Mar 11
old business
I've cleaned up and finished the prims2.py
code we started last week. It's in
prims2 .
Is this week's assignment clear?
review
We've been through several graph algorithms now :
- Prim's
- Kruskal's
- Dijkstra's
Just so we're all on the same page, review
- what they are
- how they work
- how fast they run as a function of |V| = number of vertices, |E| = number of edges
A variation:
- how would you find the minimum distance between two points if the costs were on the vertices?
new business
Floyd-Warshall , pg 211 in Skienna's text
- All-pairs minimum path
- Very, very, short implementation
- One of the few algorithms that prefers the graph adjacency matrix.

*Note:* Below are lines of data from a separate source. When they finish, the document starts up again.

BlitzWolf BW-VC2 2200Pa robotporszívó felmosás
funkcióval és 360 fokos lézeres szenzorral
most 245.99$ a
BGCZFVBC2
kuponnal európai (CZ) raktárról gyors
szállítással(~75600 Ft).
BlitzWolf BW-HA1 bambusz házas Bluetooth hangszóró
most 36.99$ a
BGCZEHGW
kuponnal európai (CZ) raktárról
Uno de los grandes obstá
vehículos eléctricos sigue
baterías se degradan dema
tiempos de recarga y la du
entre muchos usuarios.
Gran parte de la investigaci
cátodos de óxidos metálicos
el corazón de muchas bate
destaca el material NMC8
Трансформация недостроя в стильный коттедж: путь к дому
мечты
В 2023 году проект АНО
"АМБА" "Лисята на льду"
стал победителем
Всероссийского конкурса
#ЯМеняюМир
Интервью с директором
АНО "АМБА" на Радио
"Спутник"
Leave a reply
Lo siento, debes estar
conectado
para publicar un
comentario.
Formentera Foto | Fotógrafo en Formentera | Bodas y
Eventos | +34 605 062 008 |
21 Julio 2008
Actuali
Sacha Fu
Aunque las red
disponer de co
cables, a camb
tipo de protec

- Can also be done with Dijkstra's, in same O(). (Show this.)
A*
- popular path finding algorithm (part of many gaming "get there" and robot engines)

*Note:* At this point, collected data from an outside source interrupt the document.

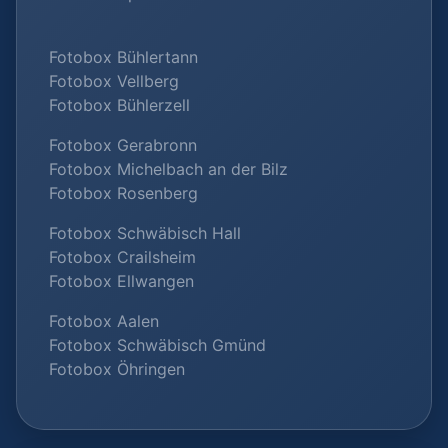
Fotobox Bühlertann
Fotobox Vellberg
Fotobox Bühlerzell
Fotobox Gerabronn
Fotobox Michelbach an der Bilz
Fotobox Rosenberg
Fotobox Schwäbisch Hall
Fotobox Crailsheim
Fotobox Ellwangen
Fotobox Aalen
Fotobox Schwäbisch Gmünd
Fotobox Öhringen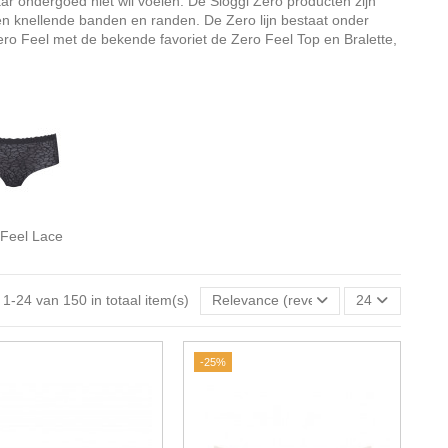
aar ondergoed niet wil voelen. De Sloggi Zero producten zijn
een knellende banden en randen. De Zero lijn bestaat onder
ero Feel met de bekende favoriet de Zero Feel Top en Bralette,
 Feel Lace
 1-24 van 150 in totaal item(s)
Relevance (reverse)
24
-25%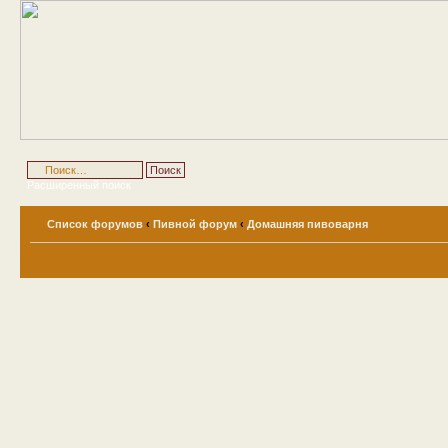
Расширенный поиск
Список форумов
‹
Пивной форум
‹
Домашняя пивоварня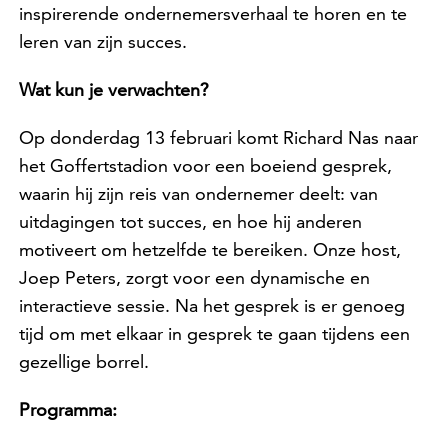
inspirerende ondernemersverhaal te horen en te
leren van zijn succes.
Wat kun je verwachten?
Op donderdag 13 februari komt Richard Nas naar
het Goffertstadion voor een boeiend gesprek,
waarin hij zijn reis van ondernemer deelt: van
uitdagingen tot succes, en hoe hij anderen
motiveert om hetzelfde te bereiken. Onze host,
Joep Peters, zorgt voor een dynamische en
interactieve sessie. Na het gesprek is er genoeg
tijd om met elkaar in gesprek te gaan tijdens een
gezellige borrel.
Programma: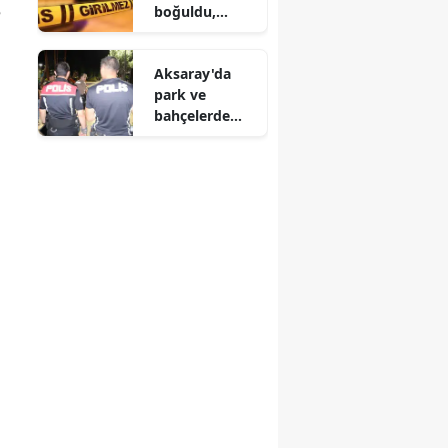
e
boğuldu,
leceğiniz 6
babası
pratik yöntem
akıntıya
Aksaray'da
kapıldı
park ve
bahçelerde
sıkı denetim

- similar to Dijkstra's, but with a goal in mind.
- uses an approximate distance to goal as a way to sort choices in the fringe
- almost a "greedy" algorithm ... but includes cost from start to current location, so isn't just taking the local best at each point.
for Thursday
finish up graphs :
- discuss ideas of graph flow problems?
- Perhaps discuss some from the "reference" part of the textbook ?
- I invite you to browse through it to get a feel for the sorts of things that are in there.
- Traveling Salesman problem ?
- ... discuss some of the general ideas. No fast, exact solution known. Lots of approximate attempts.